Watch Georgia talk about protecting kids from social.

Georgia, Therapist, Host of ZEN & TECH

In the end, the best way of protecting your children is to be aware of what they're doing.

- Georgia Therapist, Host of ZEN & TECH

Q:

What's the best way to protect children online?

313

Conclusion

Even after years of social networking, we're still unsure of how best to navigate the waters of online privacy. Generally the best policy is the simplest one: if you don't want it online, don't put it online. Though sometimes that's easier said than done. Everybody has a smartphone with a camera these days and access to the internet, and sometimes not the forethought to stop before posting. It's all too easy to put something too damaging in all the wrong places.

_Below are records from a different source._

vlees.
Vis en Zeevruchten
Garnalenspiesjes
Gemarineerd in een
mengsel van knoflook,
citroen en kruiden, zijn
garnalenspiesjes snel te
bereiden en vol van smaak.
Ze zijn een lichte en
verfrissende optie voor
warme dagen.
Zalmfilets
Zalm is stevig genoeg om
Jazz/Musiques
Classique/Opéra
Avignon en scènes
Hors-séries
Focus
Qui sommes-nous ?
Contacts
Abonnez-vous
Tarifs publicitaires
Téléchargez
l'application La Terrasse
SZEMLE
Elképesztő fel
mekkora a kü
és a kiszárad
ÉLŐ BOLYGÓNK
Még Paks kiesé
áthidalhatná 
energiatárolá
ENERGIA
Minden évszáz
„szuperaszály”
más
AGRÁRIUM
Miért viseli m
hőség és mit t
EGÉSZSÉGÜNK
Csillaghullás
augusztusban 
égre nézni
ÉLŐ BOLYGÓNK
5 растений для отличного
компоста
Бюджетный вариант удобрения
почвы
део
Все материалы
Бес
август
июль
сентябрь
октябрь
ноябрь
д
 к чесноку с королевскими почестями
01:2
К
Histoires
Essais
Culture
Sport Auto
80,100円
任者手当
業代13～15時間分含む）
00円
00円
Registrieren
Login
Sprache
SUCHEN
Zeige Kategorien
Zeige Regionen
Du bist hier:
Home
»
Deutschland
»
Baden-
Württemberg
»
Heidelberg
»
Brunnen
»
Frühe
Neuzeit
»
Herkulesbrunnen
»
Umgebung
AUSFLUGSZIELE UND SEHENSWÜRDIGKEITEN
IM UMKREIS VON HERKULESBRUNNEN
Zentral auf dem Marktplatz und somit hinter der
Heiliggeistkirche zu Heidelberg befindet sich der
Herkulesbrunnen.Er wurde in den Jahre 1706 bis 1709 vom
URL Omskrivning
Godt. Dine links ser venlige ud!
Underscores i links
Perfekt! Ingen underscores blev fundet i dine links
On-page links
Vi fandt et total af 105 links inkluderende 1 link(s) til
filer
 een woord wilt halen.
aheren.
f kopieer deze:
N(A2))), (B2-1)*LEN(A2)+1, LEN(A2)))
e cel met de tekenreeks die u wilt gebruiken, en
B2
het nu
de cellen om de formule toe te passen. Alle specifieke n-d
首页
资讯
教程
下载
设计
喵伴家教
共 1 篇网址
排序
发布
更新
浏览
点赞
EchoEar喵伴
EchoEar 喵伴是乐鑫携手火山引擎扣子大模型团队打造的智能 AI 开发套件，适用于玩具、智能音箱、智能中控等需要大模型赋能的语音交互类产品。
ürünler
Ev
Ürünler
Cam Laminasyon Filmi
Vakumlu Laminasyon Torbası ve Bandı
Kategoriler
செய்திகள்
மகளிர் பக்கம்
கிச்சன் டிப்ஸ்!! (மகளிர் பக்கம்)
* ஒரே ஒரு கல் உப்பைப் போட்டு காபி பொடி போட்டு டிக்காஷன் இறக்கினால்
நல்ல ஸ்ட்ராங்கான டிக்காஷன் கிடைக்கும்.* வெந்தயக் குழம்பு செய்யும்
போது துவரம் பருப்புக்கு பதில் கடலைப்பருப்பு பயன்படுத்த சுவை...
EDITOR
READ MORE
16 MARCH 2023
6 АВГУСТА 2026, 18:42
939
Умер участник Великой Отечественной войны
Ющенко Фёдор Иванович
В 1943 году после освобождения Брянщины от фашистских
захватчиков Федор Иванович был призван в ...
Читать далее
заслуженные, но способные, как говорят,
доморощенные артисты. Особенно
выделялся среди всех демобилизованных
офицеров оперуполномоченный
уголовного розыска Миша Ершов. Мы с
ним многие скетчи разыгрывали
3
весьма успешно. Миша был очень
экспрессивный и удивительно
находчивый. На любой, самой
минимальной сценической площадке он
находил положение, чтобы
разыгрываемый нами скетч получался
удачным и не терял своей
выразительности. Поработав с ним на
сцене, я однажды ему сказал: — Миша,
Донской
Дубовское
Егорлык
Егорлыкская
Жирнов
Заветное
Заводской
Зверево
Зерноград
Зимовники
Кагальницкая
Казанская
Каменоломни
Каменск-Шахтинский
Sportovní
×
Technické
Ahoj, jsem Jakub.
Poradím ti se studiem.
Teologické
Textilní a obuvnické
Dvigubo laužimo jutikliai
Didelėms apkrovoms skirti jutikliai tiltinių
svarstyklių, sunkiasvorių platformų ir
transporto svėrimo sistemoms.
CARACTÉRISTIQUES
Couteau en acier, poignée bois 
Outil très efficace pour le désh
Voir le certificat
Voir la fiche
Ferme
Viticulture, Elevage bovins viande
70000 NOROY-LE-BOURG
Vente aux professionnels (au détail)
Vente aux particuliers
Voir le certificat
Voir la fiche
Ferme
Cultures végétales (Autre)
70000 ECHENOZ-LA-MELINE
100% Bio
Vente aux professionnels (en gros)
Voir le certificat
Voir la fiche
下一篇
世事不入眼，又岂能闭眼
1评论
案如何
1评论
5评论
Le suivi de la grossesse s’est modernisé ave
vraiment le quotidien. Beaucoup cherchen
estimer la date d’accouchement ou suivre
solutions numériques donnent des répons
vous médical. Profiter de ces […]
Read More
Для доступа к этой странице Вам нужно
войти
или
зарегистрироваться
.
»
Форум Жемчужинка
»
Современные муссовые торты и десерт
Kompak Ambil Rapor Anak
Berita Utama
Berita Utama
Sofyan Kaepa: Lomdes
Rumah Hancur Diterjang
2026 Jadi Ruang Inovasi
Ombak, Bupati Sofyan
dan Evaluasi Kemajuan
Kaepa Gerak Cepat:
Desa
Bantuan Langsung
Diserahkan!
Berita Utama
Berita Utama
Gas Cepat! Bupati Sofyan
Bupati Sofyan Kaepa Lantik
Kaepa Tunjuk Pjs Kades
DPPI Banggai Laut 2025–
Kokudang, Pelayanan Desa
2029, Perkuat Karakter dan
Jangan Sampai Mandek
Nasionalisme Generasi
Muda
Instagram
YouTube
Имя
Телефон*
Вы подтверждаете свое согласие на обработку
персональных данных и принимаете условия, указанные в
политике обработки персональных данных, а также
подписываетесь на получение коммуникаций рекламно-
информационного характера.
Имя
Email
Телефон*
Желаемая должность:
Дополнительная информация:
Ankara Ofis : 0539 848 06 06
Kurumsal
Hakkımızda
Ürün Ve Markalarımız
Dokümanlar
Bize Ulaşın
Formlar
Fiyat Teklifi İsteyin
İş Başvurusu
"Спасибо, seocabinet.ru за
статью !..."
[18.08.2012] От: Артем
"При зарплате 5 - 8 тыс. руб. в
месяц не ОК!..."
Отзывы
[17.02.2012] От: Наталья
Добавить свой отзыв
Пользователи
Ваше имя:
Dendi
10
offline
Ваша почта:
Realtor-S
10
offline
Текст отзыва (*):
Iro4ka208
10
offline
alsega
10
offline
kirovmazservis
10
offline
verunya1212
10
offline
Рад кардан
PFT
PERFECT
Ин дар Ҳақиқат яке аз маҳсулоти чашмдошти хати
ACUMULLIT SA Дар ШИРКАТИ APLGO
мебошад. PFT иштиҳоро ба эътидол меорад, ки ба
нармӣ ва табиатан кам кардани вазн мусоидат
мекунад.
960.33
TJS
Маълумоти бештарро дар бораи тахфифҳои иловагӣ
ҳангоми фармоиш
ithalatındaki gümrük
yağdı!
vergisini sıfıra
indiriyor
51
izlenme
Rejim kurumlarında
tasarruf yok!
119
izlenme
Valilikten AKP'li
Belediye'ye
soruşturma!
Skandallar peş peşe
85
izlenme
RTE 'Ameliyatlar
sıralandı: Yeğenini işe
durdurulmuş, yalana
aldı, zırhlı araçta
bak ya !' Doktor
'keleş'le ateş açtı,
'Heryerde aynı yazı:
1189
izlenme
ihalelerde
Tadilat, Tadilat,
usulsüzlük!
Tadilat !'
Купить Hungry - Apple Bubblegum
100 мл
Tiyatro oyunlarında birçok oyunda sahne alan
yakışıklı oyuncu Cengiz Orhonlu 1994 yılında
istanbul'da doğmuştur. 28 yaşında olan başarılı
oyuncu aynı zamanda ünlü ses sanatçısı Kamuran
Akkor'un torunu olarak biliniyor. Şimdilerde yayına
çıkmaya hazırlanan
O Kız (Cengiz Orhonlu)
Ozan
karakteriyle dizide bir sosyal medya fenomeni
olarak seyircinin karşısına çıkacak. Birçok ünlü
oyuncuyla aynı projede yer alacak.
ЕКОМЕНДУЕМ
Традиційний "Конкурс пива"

Our families are watching. Our friends our watching. Our bosses our watching. The world is watching, and more than ever we have to watch ourselves and each other. And our kids are watching; not only do we have to be careful about what we put online to protect ourselves, we have to be careful about the example we provide for children.

Social privacy is tricky. Knowing what to share and when to share it, and what not to share and when not to share it is an evolving concept for each of us. So, where do we set the boundaries?